Work task –
Copy out all lines from the material that contain the string "Notizen".

Material supplied –
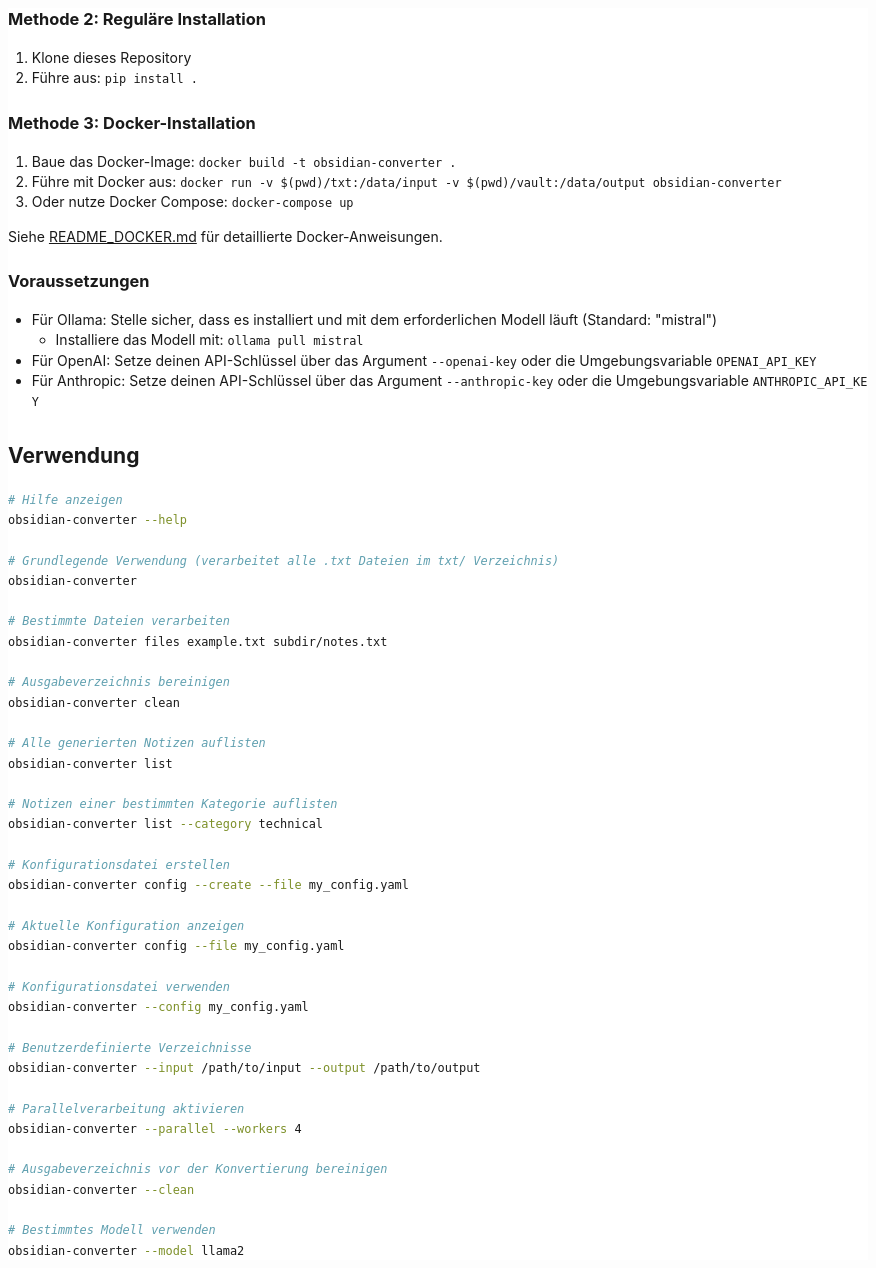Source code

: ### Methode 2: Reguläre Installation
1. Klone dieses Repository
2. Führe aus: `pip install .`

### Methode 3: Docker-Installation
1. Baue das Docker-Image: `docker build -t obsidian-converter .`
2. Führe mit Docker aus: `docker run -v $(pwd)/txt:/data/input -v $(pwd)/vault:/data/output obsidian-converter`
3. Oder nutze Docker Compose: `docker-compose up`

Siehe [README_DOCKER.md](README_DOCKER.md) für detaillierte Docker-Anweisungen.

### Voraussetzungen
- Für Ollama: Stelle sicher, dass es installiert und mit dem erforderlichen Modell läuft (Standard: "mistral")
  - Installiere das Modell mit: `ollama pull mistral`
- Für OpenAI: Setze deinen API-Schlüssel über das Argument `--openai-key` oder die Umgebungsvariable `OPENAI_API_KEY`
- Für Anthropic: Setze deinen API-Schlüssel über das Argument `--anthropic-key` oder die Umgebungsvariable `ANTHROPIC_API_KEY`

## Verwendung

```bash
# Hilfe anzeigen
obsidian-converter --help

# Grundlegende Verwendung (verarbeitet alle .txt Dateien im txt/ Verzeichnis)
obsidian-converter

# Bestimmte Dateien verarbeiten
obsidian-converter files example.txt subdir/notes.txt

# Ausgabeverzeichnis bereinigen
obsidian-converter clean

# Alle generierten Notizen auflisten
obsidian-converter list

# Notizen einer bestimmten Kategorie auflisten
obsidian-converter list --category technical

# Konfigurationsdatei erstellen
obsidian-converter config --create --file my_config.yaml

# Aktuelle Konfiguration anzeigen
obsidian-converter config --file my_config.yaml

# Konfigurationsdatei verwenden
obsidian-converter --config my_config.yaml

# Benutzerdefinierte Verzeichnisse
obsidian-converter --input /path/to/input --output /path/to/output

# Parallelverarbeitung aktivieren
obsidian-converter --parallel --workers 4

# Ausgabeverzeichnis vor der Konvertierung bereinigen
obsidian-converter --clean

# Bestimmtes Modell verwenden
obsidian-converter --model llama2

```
==
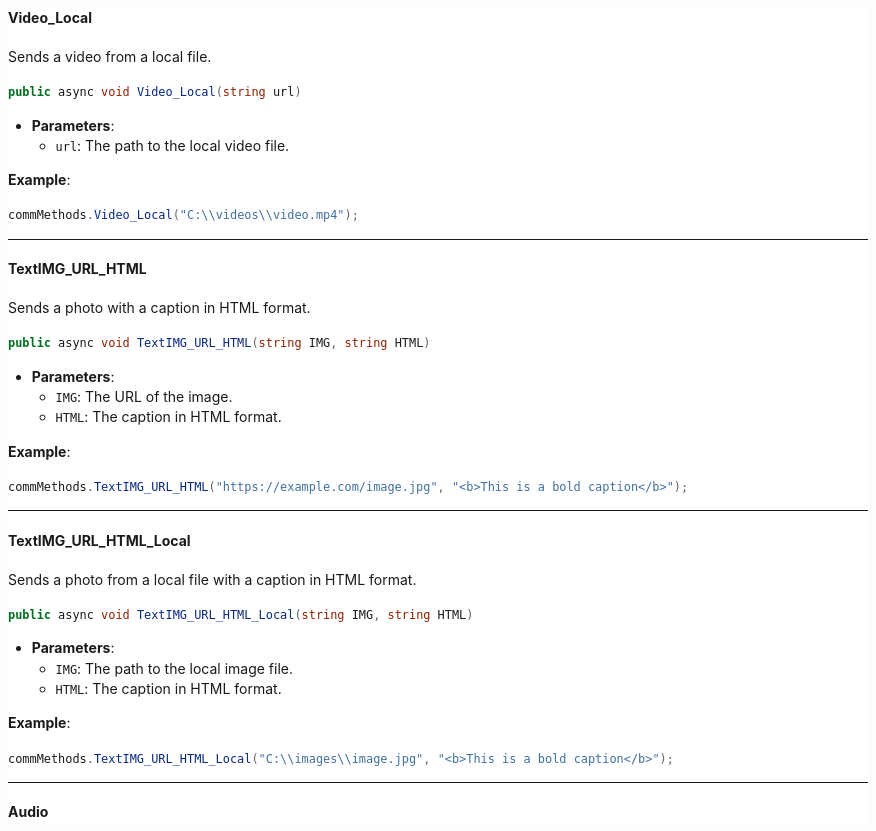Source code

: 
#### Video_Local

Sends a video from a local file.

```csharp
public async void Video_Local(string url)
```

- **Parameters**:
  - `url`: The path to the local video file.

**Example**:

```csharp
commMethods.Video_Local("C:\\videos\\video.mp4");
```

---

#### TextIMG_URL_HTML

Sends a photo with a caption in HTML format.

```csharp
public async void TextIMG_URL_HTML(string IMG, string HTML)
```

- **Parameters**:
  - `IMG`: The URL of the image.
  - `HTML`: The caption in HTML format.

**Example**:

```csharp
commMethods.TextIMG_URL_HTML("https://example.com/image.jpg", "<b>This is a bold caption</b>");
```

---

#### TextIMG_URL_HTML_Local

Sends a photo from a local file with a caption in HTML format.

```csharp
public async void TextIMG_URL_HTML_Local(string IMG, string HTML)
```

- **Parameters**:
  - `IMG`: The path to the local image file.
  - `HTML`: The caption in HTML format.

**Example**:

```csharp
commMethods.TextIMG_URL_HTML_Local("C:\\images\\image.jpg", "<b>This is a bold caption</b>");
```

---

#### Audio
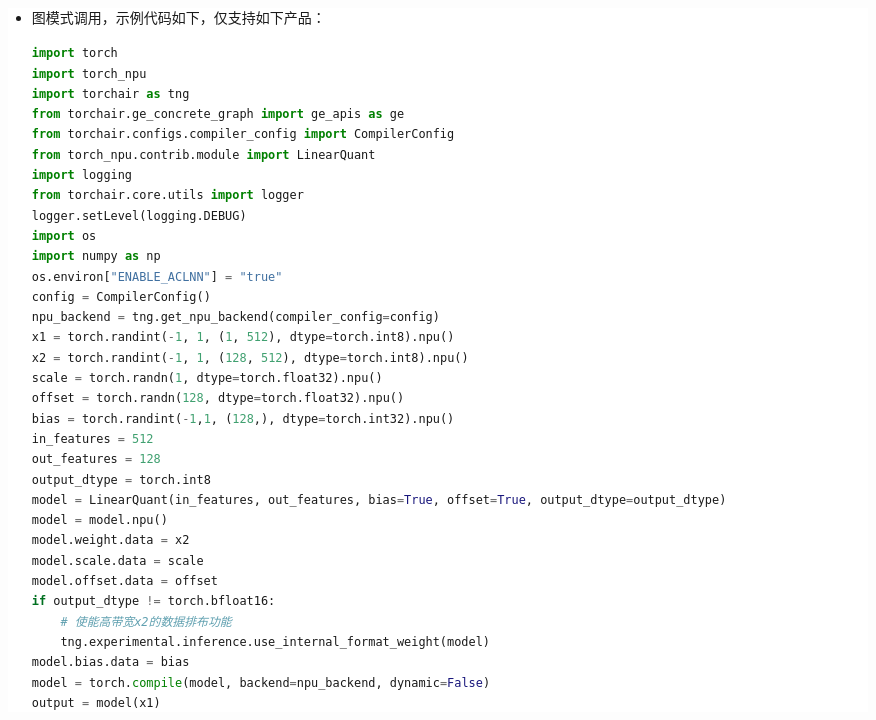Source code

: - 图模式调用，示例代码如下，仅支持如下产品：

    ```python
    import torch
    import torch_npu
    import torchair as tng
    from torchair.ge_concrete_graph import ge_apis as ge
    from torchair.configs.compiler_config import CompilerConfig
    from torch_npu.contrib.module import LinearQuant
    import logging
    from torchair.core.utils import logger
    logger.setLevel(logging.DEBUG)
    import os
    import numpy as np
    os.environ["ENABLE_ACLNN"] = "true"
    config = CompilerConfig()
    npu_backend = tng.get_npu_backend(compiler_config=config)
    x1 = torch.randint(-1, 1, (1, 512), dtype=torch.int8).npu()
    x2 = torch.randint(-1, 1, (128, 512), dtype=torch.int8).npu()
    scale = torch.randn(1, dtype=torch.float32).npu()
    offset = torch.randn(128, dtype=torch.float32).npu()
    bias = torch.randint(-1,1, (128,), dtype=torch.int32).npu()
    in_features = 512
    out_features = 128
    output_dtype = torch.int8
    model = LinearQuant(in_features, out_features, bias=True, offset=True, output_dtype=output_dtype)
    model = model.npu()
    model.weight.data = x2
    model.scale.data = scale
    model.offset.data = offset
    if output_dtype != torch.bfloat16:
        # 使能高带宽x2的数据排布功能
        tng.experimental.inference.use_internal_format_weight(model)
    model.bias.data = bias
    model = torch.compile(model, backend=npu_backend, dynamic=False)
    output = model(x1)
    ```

Task solution –
# Alle generierten Notizen auflisten
# Notizen einer bestimmten Kategorie auflisten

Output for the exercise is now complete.